> **Requirement**
Reproduce the lines below exactly. Begin with the first, end with the line containing "este domingo en", and leave out the pictures.

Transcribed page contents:
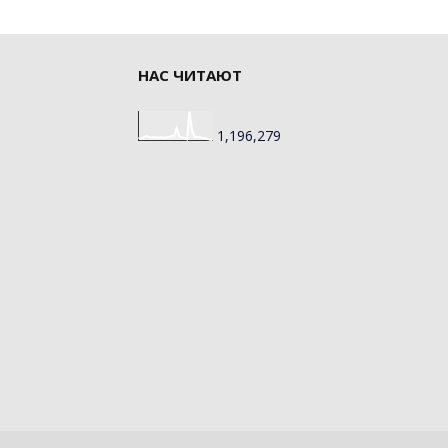
НАС ЧИТАЮТ
1,196,279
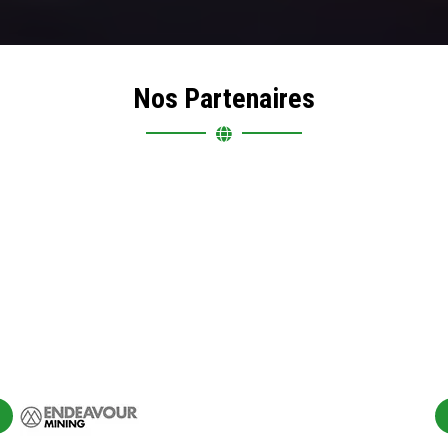
Nos Partenaires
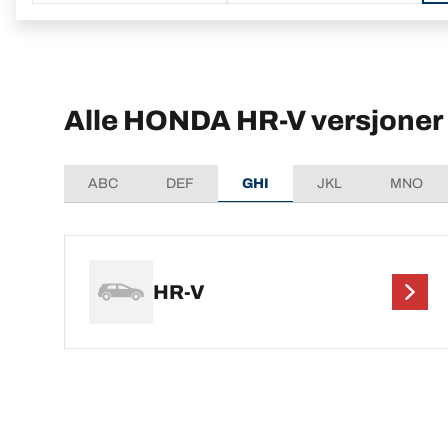
Alle HONDA HR-V versjoner
ABC
DEF
GHI
JKL
MNO
HR-V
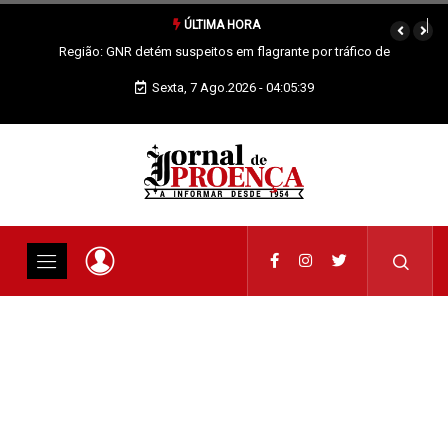
ÚLTIMA HORA
Proença-a-Nova: Paróquia vai celebrar Padroeira
Sexta, 7 Ago.2026 - 04:05:40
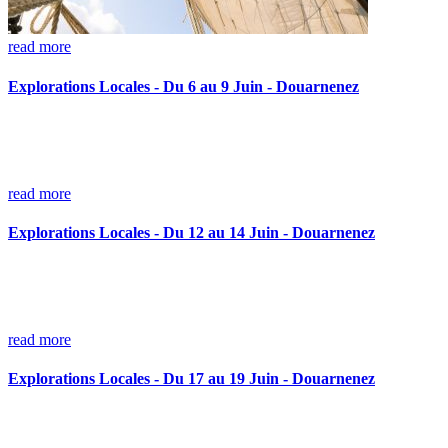
read more
Explorations Locales - Du 6 au 9 Juin - Douarnenez
read more
Explorations Locales - Du 12 au 14 Juin - Douarnenez
read more
Explorations Locales - Du 17 au 19 Juin - Douarnenez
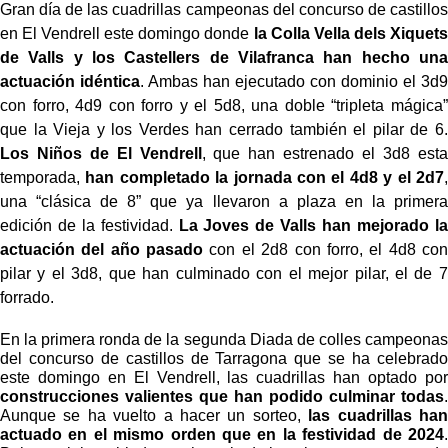
Gran día de las cuadrillas campeonas del concurso de castillos
en El Vendrell este domingo donde
la Colla Vella dels Xiquets
de Valls y los Castellers de Vilafranca han hecho una
actuación idéntica
. Ambas han ejecutado con dominio el 3d9
con forro, 4d9 con forro y el 5d8, una doble “tripleta mágica”
que la Vieja y los Verdes han cerrado también el pilar de 6.
Los Niños de El Vendrell
, que han estrenado el 3d8 esta
temporada,
han completado la jornada con el 4d8 y el 2d7
,
una “clásica de 8” que ya llevaron a plaza en la primera
edición de la festividad.
La Joves de Valls han mejorado la
actuación del año pasado
con el 2d8 con forro, el 4d8 con
pilar y el 3d8, que han culminado con el mejor pilar, el de 7
forrado.
En la primera ronda de la segunda Diada de colles campeonas
del concurso de castillos de Tarragona que se ha celebrado
este domingo en El Vendrell, las cuadrillas han optado por
construcciones valientes que han podido culminar todas
.
Aunque se ha vuelto a hacer un sorteo,
las cuadrillas han
actuado en el mismo orden que en la festividad de 2024
.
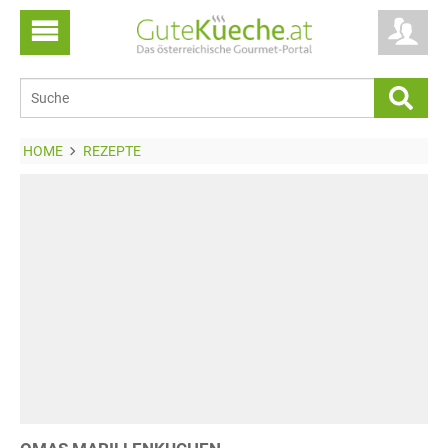
HOME
REZEPTE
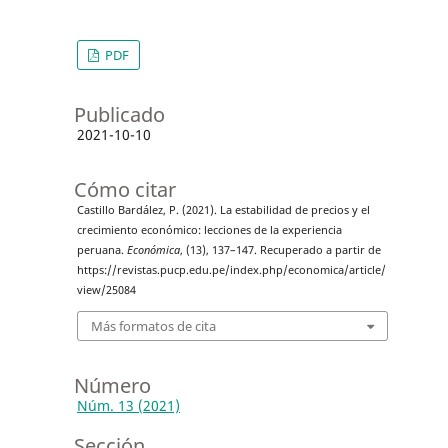
PDF
Publicado
2021-10-10
Cómo citar
Castillo Bardález, P. (2021). La estabilidad de precios y el
crecimiento económico: lecciones de la experiencia
peruana.
Económica
, (13), 137–147. Recuperado a partir de
https://revistas.pucp.edu.pe/index.php/economica/article/
view/25084
Más formatos de cita
Número
Núm. 13 (2021)
Sección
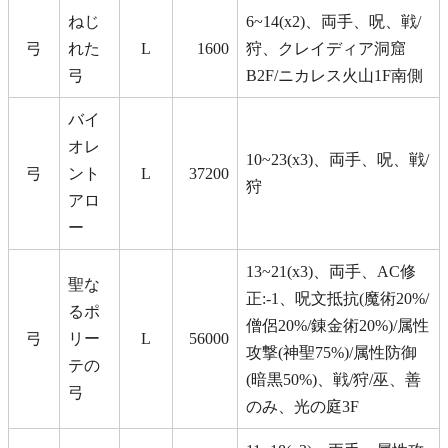
ねじ
6~14(x2)、両手、呪、戦/
弓
れた
L
1600
狩、クレイディア洞窟
弓
B2F/ニカレス火山1F南側
バイ
オレ
10~23(x3)、両手、呪、戦/
弓
ント
L
37200
狩
アロ
ー
13~21(x3)、両手、AC修
聖な
正:-1、呪文抵抗(魔術20%/
るポ
僧侶20%/錬金術20%)/属性
弓
リー
L
56000
攻撃(神聖75%)/属性防御
テの
(暗黒50%)、戦/狩/巫、善
弓
のみ、光の庭3F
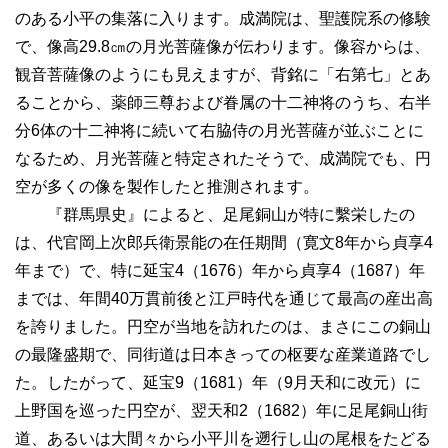
のある小平の集落に入ります。成満院は、聖護院系の修験
で、像高29.8㎝の月光菩薩像が伝わります。像容からは、
観音菩薩像のようにも見えますが、背銘に「右第七」とあ
ることから、薬師三尊および眷属の十二神将のうち、右半
分6体の十二神将に続いて右脇侍の月光菩薩が並ぶことに
なるため、月光菩薩と特定されたそうで、成満院でも、円
空が多くの像を製作したと推測されます。
『群馬県史』によると、足尾銅山が特に繫栄したの
は、代官岡上次郎兵衛景能の在任期間（寛文8年から貞享4
年まで）で、特に延宝4（1676）年から貞享4（1687）年
までは、年間40万貫前後と江戸時代を通じて最高の産出高
を誇りました。円空が当地を訪れたのは、まさにこの銅山
の最隆盛期で、同街道は日本きっての枢要な産業道路でし
た。したがって、延宝9（1681）年（9月天和に改元）に
上野国を巡った円空が、翌天和2（1682）年に足尾銅山街
道、あるいは大間々から小平川を遡行し山の尾根をたどる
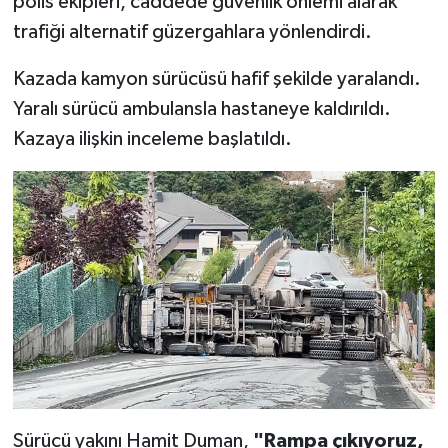
polis ekipleri, caddede güvenlik önlemi alarak
trafiği alternatif güzergahlara yönlendirdi.
Kazada kamyon sürücüsü hafif şekilde yaralandı.
Yaralı sürücü ambulansla hastaneye kaldırıldı.
Kazaya ilişkin inceleme başlatıldı.
Sürücü yakını Hamit Duman,
"Rampa çıkıyoruz,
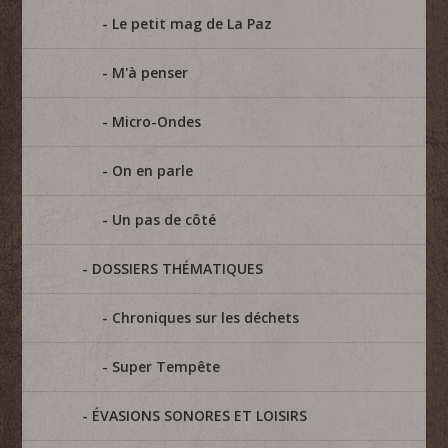
Le petit mag de La Paz
M'à penser
Micro-Ondes
On en parle
Un pas de côté
DOSSIERS THÉMATIQUES
Chroniques sur les déchets
Super Tempête
ÉVASIONS SONORES ET LOISIRS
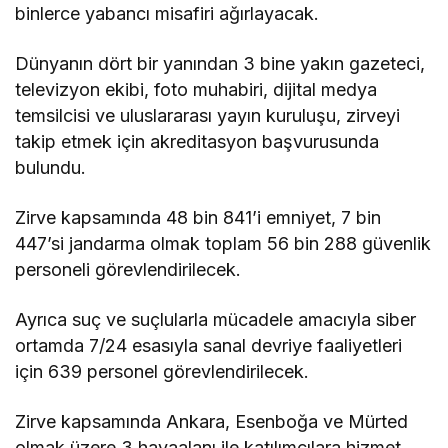
binlerce yabancı misafiri ağırlayacak.
Dünyanın dört bir yanından 3 bine yakın gazeteci,
televizyon ekibi, foto muhabiri, dijital medya
temsilcisi ve uluslararası yayın kuruluşu, zirveyi
takip etmek için akreditasyon başvurusunda
bulundu.
Zirve kapsamında 48 bin 841’i emniyet, 7 bin
447’si jandarma olmak toplam 56 bin 288 güvenlik
personeli görevlendirilecek.
Ayrıca suç ve suçlularla mücadele amacıyla siber
ortamda 7/24 esasıyla sanal devriye faaliyetleri
için 639 personel görevlendirilecek.
Zirve kapsamında Ankara, Esenboğa ve Mürted
olmak üzere 3 havaalanı ile katılımcılara hizmet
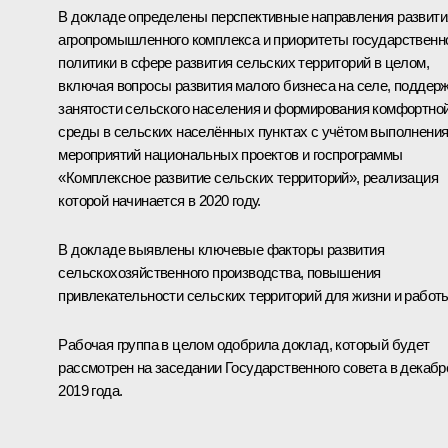
В докладе определены перспективные направления развити
агропромышленного комплекса и приоритеты государственн
политики в сфере развития сельских территорий в целом,
включая вопросы развития малого бизнеса на селе, поддер
занятости сельского населения и формирования комфортно
среды в сельских населённых пунктах с учётом выполнени
мероприятий национальных проектов и госпрограммы
«Комплексное развитие сельских территорий», реализация
которой начинается в 2020 году.
В докладе выявлены ключевые факторы развития
сельскохозяйственного производства, повышения
привлекательности сельских территорий для жизни и работ
Рабочая группа в целом одобрила доклад, который будет
рассмотрен на заседании Государственного совета в декабр
2019 года.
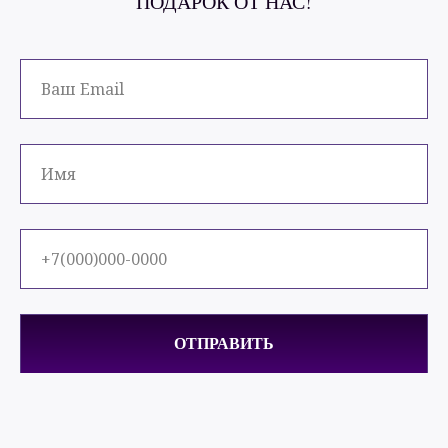
ОТПРАВИТЬ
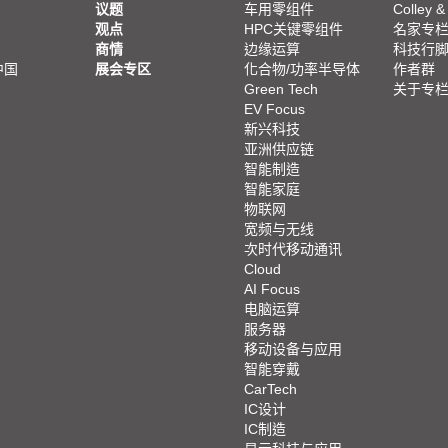
议题
车用零组件
Colley &
观点
HPC关键零组件
名家专
商情
边缘运算
科技行
中国
展会专区
化合物/功率半导体
作者群
Green Tech
关于专
EV Focus
新兴科技
亚洲供应链
智能制造
智能家庭
物联网
宽频与无线
次时代移动通讯
Cloud
AI Focus
电脑运算
服务器
移动设备与应用
智能穿戴
CarTech
IC设计
IC制造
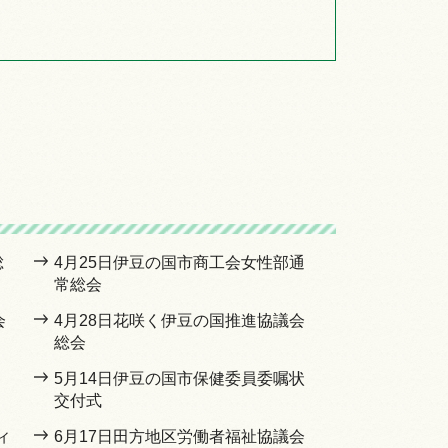
総
4月25日伊豆の国市商工会女性部通
常総会
会
4月28日花咲く伊豆の国推進協議会
総会
5月14日伊豆の国市保健委員委嘱状
交付式
ィ
6月17日田方地区労働者福祉協議会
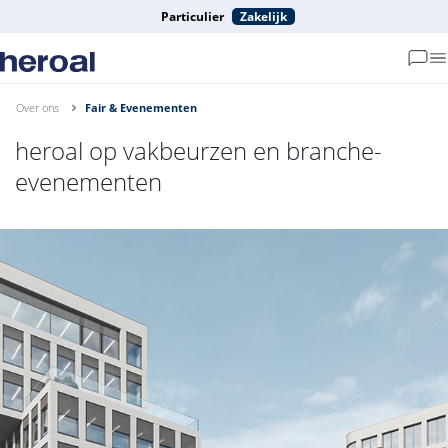
Particulier
Zakelijk
Over ons
Fair & Evenementen
heroal op vakbeurzen en branche-
evenementen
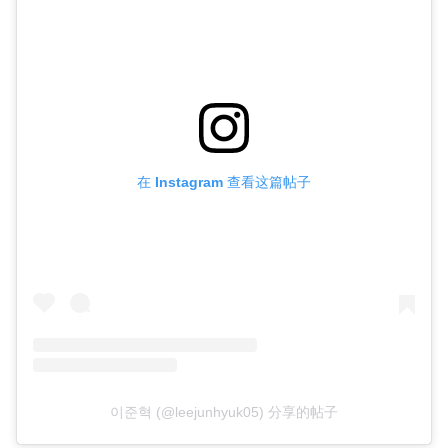
在 Instagram 查看这篇帖子
이준혁 (@leejunhyuk05) 分享的帖子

> **Answer for this exercise**
НАС ЧИТАЮТ
1,196,279
Nos Partenaires
Alle HONDA HR-V versjoner
ABC
DEF
GHI
JKL
MNO
HR-V
ÚLTIMA HORA
Proença-a-Nova: Paróquia vai celebrar Padroeira
Sexta, 7 Ago.2026 - 04:05:40
read more
Explorations Locales - Du 6 au 9 Juin - Douarnenez
read more
Explorations Locales - Du 12 au 14 Juin - Douarnenez
read more
Explorations Locales - Du 17 au 19 Juin - Douarnenez
Gran día de las cuadrillas campeonas del concurso de castillos
en El Vendrell este domingo donde
la Colla Vella dels Xiquets
de Valls y los Castellers de Vilafranca han hecho una
actuación idéntica
. Ambas han ejecutado con dominio el 3d9
con forro, 4d9 con forro y el 5d8, una doble “tripleta mágica”
que la Vieja y los Verdes han cerrado también el pilar de 6.
Los Niños de El Vendrell
, que han estrenado el 3d8 esta
temporada,
han completado la jornada con el 4d8 y el 2d7
,
una “clásica de 8” que ya llevaron a plaza en la primera
edición de la festividad.
La Joves de Valls han mejorado la
actuación del año pasado
con el 2d8 con forro, el 4d8 con
pilar y el 3d8, que han culminado con el mejor pilar, el de 7
forrado.
En la primera ronda de la segunda Diada de colles campeonas
del concurso de castillos de Tarragona que se ha celebrado
este domingo en El Vendrell, las cuadrillas han optado por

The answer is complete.